A slight creak from the office sent me haring back to the seat. If Parsons was departing from my mother’s company, the last image I wanted to provide them was of me kneeling with my ear pressed to the door. But I had to hear their exchange. Abandoning all scruples, I disabled the Optique’s exterior lights and sent the little sphere to hover in the crack at the top of the door.
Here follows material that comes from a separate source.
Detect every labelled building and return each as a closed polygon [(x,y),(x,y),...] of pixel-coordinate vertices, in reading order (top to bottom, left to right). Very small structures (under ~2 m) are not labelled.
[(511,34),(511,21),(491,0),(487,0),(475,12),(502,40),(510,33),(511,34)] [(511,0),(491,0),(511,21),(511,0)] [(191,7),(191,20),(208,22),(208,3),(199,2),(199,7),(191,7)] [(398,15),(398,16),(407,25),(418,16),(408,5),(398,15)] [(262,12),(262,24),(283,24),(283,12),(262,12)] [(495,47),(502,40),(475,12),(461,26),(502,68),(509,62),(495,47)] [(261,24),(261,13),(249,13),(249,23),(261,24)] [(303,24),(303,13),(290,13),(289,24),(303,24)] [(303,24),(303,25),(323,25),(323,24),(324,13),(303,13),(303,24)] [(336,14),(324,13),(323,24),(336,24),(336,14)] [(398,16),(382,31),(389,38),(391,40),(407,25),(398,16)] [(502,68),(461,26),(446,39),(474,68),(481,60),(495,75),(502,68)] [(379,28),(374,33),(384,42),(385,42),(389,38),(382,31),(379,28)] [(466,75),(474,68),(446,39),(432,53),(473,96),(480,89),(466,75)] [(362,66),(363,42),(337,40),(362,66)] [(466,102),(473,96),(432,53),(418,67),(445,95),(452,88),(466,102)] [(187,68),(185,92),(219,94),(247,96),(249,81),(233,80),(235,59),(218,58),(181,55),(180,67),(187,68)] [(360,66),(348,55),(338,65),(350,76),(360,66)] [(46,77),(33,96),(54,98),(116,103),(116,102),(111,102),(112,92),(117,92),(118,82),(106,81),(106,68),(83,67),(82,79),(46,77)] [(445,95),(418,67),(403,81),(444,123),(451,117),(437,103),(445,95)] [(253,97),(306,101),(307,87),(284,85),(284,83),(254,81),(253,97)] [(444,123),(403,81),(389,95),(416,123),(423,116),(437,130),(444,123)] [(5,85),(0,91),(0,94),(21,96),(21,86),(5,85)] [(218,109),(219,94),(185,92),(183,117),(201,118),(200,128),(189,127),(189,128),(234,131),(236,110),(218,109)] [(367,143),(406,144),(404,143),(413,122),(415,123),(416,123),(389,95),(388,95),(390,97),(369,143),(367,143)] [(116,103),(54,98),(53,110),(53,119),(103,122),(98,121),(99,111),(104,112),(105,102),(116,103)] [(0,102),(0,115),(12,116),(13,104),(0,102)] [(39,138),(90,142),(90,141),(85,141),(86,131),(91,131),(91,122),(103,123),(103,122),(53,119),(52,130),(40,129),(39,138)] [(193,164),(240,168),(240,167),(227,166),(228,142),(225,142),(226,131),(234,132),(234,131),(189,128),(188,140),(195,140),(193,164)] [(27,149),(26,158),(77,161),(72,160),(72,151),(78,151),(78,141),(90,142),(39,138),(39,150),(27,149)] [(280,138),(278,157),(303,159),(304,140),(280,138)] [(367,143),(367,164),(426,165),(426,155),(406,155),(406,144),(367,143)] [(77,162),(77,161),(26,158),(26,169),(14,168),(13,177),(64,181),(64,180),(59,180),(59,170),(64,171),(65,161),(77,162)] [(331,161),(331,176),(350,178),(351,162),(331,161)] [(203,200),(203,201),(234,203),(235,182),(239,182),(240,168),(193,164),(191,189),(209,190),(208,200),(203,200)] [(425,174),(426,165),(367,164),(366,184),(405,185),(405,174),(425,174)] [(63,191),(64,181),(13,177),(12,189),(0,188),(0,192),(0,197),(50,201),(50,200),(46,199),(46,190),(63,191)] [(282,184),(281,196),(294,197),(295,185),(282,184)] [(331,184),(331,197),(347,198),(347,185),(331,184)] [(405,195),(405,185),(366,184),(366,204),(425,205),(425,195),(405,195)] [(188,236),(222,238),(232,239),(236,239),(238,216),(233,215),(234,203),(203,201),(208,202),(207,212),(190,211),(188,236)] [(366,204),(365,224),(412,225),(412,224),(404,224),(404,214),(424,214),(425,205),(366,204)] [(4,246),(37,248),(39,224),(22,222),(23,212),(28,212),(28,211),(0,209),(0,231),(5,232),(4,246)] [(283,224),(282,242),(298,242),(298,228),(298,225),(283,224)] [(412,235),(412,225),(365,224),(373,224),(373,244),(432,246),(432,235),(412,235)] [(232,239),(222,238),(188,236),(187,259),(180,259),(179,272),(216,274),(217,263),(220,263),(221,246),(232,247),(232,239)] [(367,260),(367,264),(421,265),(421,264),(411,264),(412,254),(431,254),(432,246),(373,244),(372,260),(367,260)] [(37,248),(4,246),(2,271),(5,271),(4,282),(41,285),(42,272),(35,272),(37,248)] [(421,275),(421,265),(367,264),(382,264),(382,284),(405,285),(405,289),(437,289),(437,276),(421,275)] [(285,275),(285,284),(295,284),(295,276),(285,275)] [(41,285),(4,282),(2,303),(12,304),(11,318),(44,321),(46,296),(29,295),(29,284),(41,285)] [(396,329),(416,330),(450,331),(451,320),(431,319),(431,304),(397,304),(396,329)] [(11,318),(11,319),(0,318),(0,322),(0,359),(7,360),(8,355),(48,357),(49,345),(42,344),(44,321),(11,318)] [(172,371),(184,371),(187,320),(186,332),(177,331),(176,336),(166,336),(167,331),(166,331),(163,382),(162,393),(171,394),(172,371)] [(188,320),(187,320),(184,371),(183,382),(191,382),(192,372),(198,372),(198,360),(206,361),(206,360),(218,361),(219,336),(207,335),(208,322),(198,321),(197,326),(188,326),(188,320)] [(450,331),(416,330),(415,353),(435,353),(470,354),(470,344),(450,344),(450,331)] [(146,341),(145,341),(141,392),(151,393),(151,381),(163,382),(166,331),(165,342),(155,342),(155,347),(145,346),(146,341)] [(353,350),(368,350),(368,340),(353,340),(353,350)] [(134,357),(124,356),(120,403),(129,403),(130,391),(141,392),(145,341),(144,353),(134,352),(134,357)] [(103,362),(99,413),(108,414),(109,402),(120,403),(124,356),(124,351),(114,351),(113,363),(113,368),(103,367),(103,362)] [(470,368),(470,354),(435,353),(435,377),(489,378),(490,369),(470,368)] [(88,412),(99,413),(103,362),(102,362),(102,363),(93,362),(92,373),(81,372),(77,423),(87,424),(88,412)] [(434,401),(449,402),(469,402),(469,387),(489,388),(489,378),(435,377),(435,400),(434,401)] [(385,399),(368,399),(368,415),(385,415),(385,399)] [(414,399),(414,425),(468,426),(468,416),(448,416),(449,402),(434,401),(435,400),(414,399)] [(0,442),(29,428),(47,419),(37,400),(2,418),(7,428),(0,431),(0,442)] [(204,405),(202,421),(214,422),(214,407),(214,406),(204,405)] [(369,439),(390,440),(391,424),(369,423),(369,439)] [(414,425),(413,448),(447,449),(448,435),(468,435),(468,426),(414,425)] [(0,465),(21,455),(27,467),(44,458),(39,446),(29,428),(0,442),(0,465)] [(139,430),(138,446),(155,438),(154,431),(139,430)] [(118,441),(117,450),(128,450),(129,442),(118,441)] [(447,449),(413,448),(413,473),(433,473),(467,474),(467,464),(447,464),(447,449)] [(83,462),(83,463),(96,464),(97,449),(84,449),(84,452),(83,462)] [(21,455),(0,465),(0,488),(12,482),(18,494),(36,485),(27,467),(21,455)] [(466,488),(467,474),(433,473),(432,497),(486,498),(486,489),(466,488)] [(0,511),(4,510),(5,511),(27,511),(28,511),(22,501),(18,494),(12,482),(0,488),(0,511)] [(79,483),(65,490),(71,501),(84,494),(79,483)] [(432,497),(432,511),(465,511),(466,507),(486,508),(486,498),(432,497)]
Through its link with my pocket secretary, I watched it scan the room and focus upon the two figures in the center. My mother, in full uniform, looking trim and majestic, was seated behind her desk. Parsons, spine straight as truth, stood beside her. They were both looking at a three-dimensional image that played upon the desk top. I could not discern the image, save that it appeared to be a spacescape. At least I was not the immediate subject of conversation. I felt deep relief.
“. . . remarkable clarity of the images leaves no doubt as to identity and trajectory, and confirms the information on the crystal,” Parsons was saying, as the Optique’s sensitive microphone filtered it back to me. I winced at the fractionally time-delayed echo, as I could also hear the voices myself. I put a finger in my ear and listened closely to the speaker. “There is no reason for those ships to have been in that place at that time. No flight plan was filed, no distress calls noted from that area. It is definitely an intrusion.”